Foreign fighters

Ragionano da delusi, da disperati, da ribelli. Dare un senso alla propria vita, benessere, giustizia sociale, uno stipendio, una casa… sono gli obiettivi a cui hanno teso invano. Questi giovani sono affascinati dalla possibilità  di affermarsi, di essere finalmente vincenti e sono “catturati da un pensiero veloce, divisivo, moderno, binario, e non da ragionamenti complessi, o da discussioni teologiche”. Lo dice in maniera emblematica il Centro Studi sulla Radicalizzazione del King’s College di Londra con queste parole: “Lo Stato Islamico pensa in 140 caratteri, e non in 140 pagine”. Si comprende bene come l’Islamic State possa trovare terreno fertile per le sue “piante”: ecco un giovane, magari male scolarizzato, a cui far credere di poter diventare forte, a cui offrire quel punto di riferimento non trovato nel proprio paese, a cui promettere di fare della propria morte una strada per diventare un eroe acclamato anche dai posteri. 

Quanto costa tutto questo? Giusto l’odio dichiarato verso il nemico e la vita. Per circa 35/40 mila giovani il prezzo è buono, tanto da lasciare la propria terra, unirsi all’Is e diventare terroristi a tutti gli effetti. Non è fantascienza e neppure un incubo, ma realtà. Sono i cosiddetti foreign fighters, combattenti stranieri, stranieri in quanto decidono volontariamente di combattere una guerra che non è la loro. Sono soprattutto ragazzi provenienti da paesi nordafricani e mediorientali, in primis dalla Tunisia, ma anche da Francia, Svezia, Belgio, Germania, Inghilterra, Italia; sono fragili, deboli, vengono avvicinati in un momento di demoralizzazione, di sconforto.

━━━━━━━━

CONSEGNA 1
Ricopia il brano sui foreign fighters tra “Quanto costa tutto” e “demoralizzazione, di sconforto.”, estremi inclusi.
CONSEGNA 2
Secondo il brano sui foreign fighters, quale istituto dice che lo Stato Islamico pensa in 140 caratteri e non in 140 pagine?
CONSEGNA 3
Elenca tutti i paesi di provenienza dei combattenti stranieri citati per nome nel brano sui foreign fighters.

━━━━━━━━

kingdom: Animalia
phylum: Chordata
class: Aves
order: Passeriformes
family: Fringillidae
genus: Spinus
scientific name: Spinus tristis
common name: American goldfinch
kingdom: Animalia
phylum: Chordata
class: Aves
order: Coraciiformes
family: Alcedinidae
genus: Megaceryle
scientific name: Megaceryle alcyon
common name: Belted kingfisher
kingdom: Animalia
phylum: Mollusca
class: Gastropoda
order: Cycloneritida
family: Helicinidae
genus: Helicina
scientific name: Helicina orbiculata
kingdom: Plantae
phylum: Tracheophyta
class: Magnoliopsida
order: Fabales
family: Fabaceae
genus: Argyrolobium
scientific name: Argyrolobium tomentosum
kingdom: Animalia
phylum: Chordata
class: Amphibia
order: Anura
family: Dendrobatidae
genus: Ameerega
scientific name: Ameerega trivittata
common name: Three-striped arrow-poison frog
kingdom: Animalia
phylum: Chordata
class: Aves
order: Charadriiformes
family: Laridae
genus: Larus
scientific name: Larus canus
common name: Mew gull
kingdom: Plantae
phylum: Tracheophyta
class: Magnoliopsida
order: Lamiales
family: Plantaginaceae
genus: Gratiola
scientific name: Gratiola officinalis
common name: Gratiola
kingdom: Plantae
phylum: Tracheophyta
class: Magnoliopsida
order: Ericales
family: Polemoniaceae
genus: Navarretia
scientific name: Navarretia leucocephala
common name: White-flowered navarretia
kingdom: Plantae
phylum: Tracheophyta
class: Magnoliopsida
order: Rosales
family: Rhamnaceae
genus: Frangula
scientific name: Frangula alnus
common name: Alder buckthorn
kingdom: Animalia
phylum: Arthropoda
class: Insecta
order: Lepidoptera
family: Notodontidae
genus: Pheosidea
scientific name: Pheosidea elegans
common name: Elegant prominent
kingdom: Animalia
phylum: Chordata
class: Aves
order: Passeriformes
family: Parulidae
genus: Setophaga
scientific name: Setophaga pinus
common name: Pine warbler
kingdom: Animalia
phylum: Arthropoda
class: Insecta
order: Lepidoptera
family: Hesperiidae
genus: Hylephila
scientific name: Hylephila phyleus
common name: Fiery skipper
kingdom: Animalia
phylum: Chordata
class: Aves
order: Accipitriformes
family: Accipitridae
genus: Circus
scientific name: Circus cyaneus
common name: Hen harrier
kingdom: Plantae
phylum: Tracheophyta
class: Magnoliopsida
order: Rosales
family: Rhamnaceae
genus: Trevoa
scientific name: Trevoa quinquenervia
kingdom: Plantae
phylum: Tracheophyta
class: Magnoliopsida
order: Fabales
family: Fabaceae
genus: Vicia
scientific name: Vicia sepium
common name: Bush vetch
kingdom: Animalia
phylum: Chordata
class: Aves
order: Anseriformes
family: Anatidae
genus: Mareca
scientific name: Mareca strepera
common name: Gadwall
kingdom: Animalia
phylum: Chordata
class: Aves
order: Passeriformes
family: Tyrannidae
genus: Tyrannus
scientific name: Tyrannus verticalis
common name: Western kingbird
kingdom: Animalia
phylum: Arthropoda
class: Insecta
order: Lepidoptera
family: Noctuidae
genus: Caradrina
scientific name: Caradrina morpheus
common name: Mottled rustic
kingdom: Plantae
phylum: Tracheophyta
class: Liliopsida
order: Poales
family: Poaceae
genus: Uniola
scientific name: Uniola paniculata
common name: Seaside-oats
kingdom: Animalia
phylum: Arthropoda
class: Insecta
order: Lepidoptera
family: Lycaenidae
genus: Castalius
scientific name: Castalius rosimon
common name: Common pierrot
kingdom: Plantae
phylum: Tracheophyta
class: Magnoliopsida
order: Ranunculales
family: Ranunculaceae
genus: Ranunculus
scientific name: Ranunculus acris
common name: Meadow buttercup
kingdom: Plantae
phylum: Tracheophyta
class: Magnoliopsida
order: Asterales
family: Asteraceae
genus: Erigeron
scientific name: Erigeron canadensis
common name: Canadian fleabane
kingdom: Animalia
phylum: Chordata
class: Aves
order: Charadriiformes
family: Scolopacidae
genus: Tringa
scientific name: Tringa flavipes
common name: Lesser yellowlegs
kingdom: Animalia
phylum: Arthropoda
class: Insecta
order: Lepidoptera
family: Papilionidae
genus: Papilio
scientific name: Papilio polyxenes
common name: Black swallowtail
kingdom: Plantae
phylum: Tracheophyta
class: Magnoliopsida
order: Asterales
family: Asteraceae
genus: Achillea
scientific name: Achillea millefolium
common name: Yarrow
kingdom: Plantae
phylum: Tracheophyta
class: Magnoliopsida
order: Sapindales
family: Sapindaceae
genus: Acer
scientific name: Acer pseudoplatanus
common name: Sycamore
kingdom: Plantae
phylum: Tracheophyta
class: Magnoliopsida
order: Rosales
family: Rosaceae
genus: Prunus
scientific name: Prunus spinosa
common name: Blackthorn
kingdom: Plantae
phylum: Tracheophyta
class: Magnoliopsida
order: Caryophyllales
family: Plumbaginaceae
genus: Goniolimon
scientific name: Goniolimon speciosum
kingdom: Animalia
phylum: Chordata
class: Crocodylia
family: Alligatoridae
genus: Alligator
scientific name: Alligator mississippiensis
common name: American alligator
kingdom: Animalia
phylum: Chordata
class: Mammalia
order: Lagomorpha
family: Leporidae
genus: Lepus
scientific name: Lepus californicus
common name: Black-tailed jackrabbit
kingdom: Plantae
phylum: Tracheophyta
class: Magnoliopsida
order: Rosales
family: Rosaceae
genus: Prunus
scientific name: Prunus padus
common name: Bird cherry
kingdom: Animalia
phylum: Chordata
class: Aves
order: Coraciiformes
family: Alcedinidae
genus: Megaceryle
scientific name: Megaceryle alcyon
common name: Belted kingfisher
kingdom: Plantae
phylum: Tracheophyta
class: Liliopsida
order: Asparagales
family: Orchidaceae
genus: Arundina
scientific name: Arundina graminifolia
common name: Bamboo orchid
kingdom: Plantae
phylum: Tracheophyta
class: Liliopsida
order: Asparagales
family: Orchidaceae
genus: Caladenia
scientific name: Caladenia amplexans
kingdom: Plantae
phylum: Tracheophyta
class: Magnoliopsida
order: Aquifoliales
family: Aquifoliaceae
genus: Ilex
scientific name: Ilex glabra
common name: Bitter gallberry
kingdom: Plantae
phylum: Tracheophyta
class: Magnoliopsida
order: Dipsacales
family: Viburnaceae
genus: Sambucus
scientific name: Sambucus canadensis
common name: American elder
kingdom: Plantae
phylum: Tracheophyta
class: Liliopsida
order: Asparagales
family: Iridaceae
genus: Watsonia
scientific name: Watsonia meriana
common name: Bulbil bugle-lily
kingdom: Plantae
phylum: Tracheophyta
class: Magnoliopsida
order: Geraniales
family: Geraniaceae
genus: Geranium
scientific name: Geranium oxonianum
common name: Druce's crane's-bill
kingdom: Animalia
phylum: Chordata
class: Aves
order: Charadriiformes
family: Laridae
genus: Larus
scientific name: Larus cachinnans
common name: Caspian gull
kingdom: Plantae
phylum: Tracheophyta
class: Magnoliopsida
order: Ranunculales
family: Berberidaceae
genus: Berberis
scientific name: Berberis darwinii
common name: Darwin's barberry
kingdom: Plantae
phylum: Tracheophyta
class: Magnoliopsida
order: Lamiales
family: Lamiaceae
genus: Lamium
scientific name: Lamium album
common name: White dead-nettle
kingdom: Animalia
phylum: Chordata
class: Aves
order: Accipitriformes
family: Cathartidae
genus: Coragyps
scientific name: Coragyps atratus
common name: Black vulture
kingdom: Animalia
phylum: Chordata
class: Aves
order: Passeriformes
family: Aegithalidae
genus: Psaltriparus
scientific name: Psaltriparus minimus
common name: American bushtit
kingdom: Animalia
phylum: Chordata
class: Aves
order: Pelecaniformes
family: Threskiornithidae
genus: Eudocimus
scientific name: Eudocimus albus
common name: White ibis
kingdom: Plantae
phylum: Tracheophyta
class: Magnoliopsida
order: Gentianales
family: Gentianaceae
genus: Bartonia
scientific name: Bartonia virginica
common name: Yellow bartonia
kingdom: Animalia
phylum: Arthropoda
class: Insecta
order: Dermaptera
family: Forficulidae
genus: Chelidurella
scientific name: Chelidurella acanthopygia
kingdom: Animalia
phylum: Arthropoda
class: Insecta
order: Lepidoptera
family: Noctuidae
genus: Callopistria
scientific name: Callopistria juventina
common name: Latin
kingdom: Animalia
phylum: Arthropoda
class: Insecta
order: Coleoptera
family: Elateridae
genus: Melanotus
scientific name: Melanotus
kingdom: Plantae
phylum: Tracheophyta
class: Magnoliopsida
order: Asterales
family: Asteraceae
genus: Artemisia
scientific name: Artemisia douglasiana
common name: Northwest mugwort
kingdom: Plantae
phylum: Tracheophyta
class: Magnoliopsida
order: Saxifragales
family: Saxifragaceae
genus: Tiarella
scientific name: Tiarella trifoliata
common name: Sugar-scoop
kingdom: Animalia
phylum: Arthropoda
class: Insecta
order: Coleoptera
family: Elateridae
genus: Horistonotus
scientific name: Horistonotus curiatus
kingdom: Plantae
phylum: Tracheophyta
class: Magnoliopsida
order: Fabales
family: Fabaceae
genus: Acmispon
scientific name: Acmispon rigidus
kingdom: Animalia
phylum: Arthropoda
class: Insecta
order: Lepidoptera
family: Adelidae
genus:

━━━━━━━━

RISPOSTA FINALE 1
Quanto costa tutto questo? Giusto l’odio dichiarato verso il nemico e la vita. Per circa 35/40 mila giovani il prezzo è buono, tanto da lasciare la propria terra, unirsi all’Is e diventare terroristi a tutti gli effetti. Non è fantascienza e neppure un incubo, ma realtà. Sono i cosiddetti foreign fighters, combattenti stranieri, stranieri in quanto decidono volontariamente di combattere una guerra che non è la loro. Sono soprattutto ragazzi provenienti da paesi nordafricani e mediorientali, in primis dalla Tunisia, ma anche da Francia, Svezia, Belgio, Germania, Inghilterra, Italia; sono fragili, deboli, vengono avvicinati in un momento di demoralizzazione, di sconforto.

RISPOSTA FINALE 2
Il Centro Studi sulla Radicalizzazione del King’s College di Londra.

RISPOSTA FINALE 3
Tunisia, Francia, Svezia, Belgio, Germania, Inghilterra, Italia